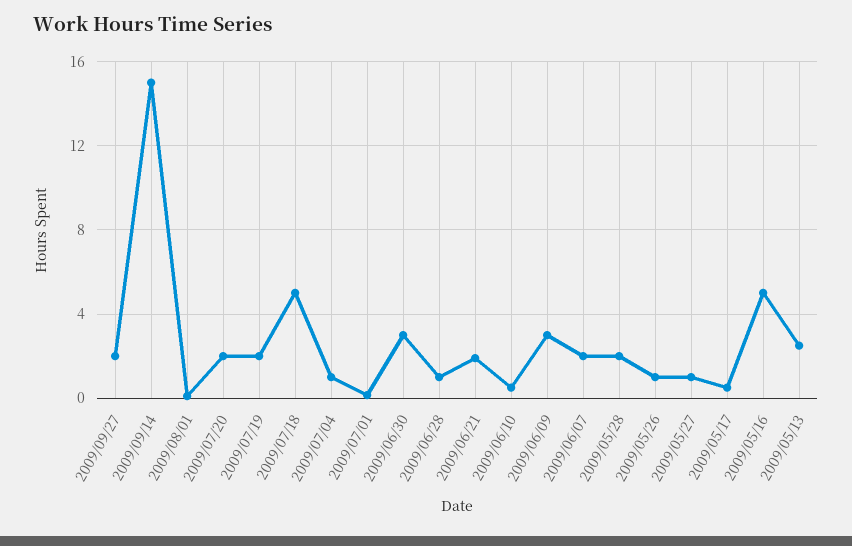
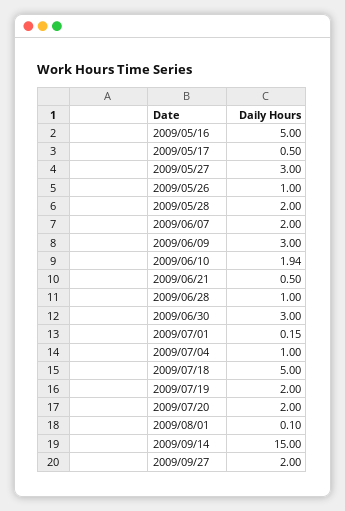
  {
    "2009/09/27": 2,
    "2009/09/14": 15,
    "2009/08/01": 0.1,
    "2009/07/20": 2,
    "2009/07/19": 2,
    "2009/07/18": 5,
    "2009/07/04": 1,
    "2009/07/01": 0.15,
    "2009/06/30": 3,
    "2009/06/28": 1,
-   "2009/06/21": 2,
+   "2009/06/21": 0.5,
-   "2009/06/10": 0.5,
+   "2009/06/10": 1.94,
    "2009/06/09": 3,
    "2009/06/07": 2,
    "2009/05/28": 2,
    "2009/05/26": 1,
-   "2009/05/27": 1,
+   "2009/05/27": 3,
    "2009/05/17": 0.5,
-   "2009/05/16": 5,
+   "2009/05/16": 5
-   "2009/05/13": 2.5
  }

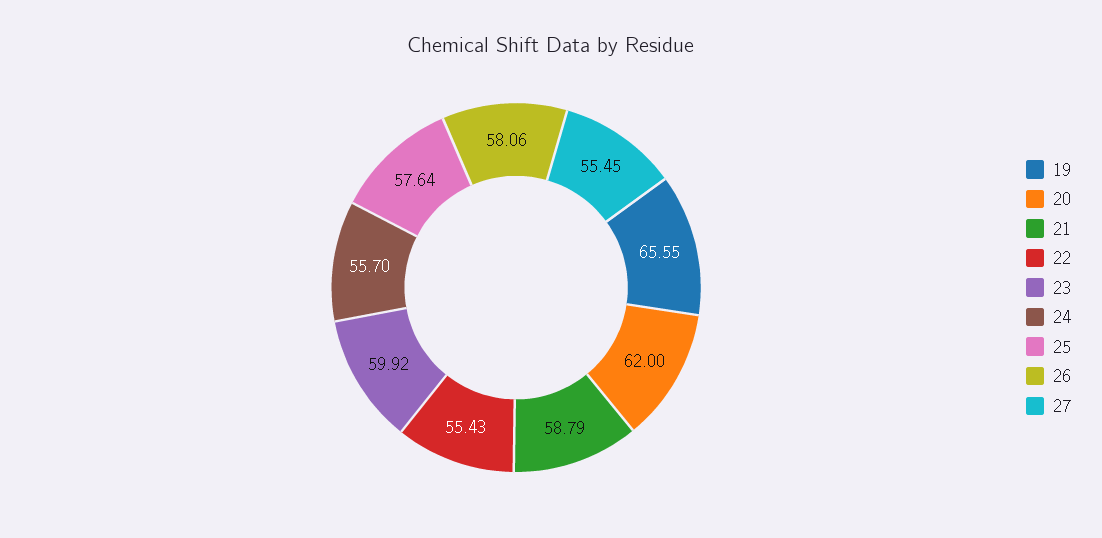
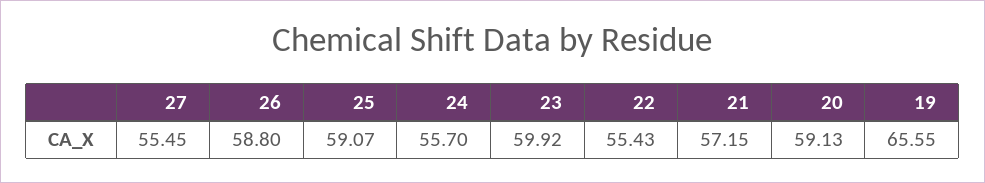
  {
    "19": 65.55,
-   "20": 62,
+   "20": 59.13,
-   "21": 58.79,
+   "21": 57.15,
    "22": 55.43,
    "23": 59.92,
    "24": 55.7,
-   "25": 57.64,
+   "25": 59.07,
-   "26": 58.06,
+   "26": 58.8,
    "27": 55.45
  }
* * * * * * *
## What needs to be done:
Only the pictures are to be left out; print everything else in the listing exactly.

## Written solution:
  {
    "2009/09/27": 2,
    "2009/09/14": 15,
    "2009/08/01": 0.1,
    "2009/07/20": 2,
    "2009/07/19": 2,
    "2009/07/18": 5,
    "2009/07/04": 1,
    "2009/07/01": 0.15,
    "2009/06/30": 3,
    "2009/06/28": 1,
-   "2009/06/21": 2,
+   "2009/06/21": 0.5,
-   "2009/06/10": 0.5,
+   "2009/06/10": 1.94,
    "2009/06/09": 3,
    "2009/06/07": 2,
    "2009/05/28": 2,
    "2009/05/26": 1,
-   "2009/05/27": 1,
+   "2009/05/27": 3,
    "2009/05/17": 0.5,
-   "2009/05/16": 5,
+   "2009/05/16": 5
-   "2009/05/13": 2.5
  }

  {
    "19": 65.55,
-   "20": 62,
+   "20": 59.13,
-   "21": 58.79,
+   "21": 57.15,
    "22": 55.43,
    "23": 59.92,
    "24": 55.7,
-   "25": 57.64,
+   "25": 59.07,
-   "26": 58.06,
+   "26": 58.8,
    "27": 55.45
  }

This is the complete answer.